**WORK TO BE COMPLETED:**
Please copy the rows word for word, beginning with the first one and stopping after the line that contains "relation to disposal of WEEE.". Omit the pictures.

EXCERPTED DATA Block Start

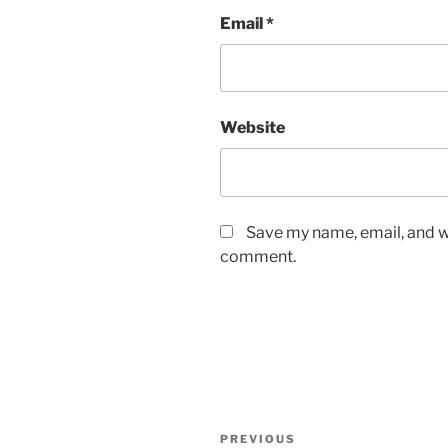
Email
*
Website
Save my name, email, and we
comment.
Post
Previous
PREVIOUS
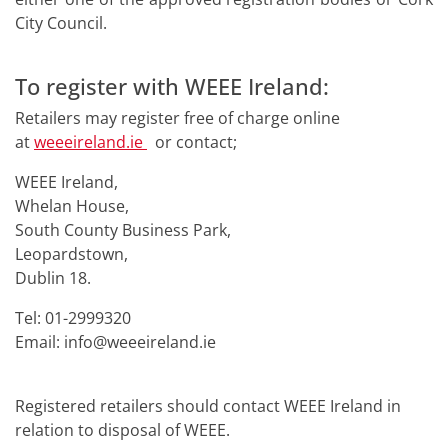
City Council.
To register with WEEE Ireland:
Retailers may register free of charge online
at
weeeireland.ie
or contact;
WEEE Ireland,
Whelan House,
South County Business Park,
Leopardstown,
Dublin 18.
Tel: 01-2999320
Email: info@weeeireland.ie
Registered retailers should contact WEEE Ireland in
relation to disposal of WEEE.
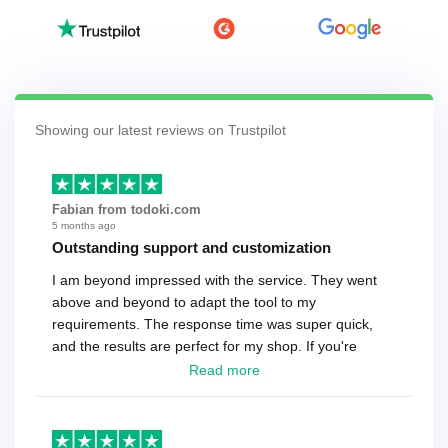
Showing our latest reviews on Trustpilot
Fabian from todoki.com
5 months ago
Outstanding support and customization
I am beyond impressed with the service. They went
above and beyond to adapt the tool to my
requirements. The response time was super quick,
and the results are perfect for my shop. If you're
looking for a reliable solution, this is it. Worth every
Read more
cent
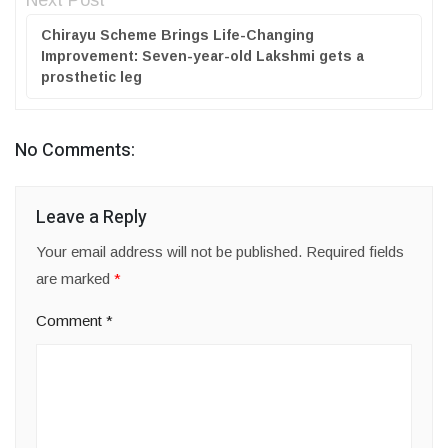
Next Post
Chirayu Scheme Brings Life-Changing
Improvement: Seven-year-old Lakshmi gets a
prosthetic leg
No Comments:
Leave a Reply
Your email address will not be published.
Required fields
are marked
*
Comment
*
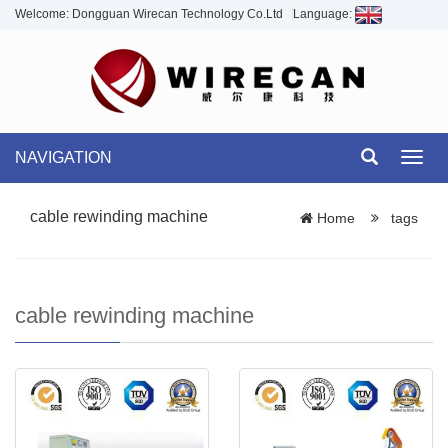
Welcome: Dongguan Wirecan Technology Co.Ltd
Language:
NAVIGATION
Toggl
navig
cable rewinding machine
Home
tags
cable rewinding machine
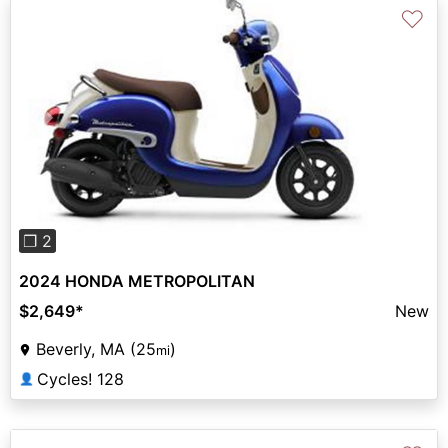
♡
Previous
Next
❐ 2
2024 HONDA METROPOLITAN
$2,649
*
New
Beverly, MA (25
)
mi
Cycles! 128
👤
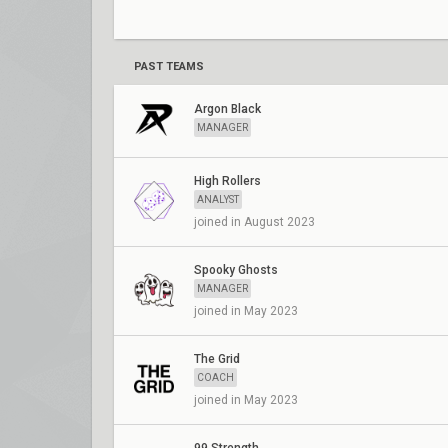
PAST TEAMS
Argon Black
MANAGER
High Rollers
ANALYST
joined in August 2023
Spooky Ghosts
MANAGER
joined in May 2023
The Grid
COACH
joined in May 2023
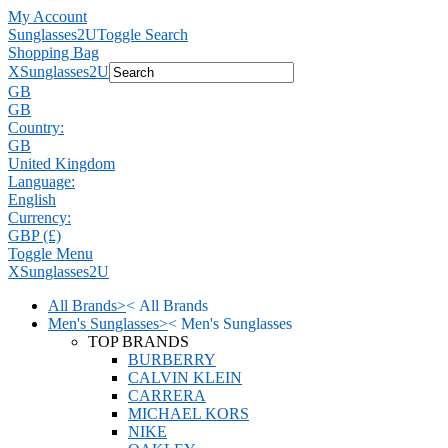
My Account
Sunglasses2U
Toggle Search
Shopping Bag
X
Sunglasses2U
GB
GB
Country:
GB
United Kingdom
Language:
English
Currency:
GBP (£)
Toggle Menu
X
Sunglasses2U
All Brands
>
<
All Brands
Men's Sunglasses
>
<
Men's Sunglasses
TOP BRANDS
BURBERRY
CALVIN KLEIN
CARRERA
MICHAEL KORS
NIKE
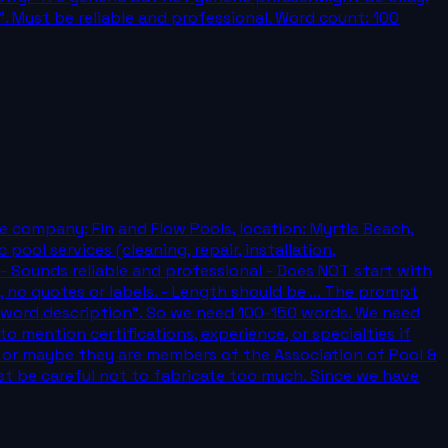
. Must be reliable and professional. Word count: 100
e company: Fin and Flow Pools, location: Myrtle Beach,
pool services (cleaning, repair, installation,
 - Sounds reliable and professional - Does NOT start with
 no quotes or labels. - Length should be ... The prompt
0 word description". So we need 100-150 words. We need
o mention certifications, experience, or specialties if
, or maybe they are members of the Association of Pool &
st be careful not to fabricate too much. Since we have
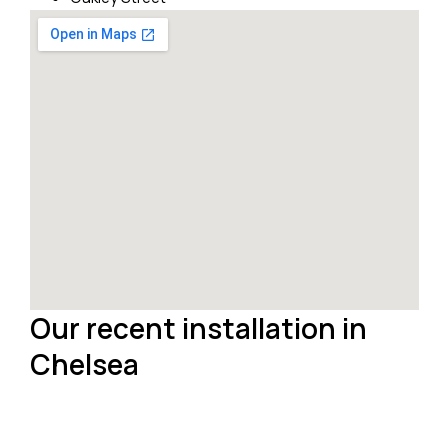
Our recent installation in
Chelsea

EXCERPTED DATA Block End

**RESPONSE TO THE EXERCISE:**
Email
*
Website
Save my name, email, and we
comment.
Post
Previous
PREVIOUS
City Council.
To register with WEEE Ireland:
Retailers may register free of charge online
at
weeeireland.ie
or contact;
WEEE Ireland,
Whelan House,
South County Business Park,
Leopardstown,
Dublin 18.
Tel: 01-2999320
Email: info@weeeireland.ie
Registered retailers should contact WEEE Ireland in
relation to disposal of WEEE.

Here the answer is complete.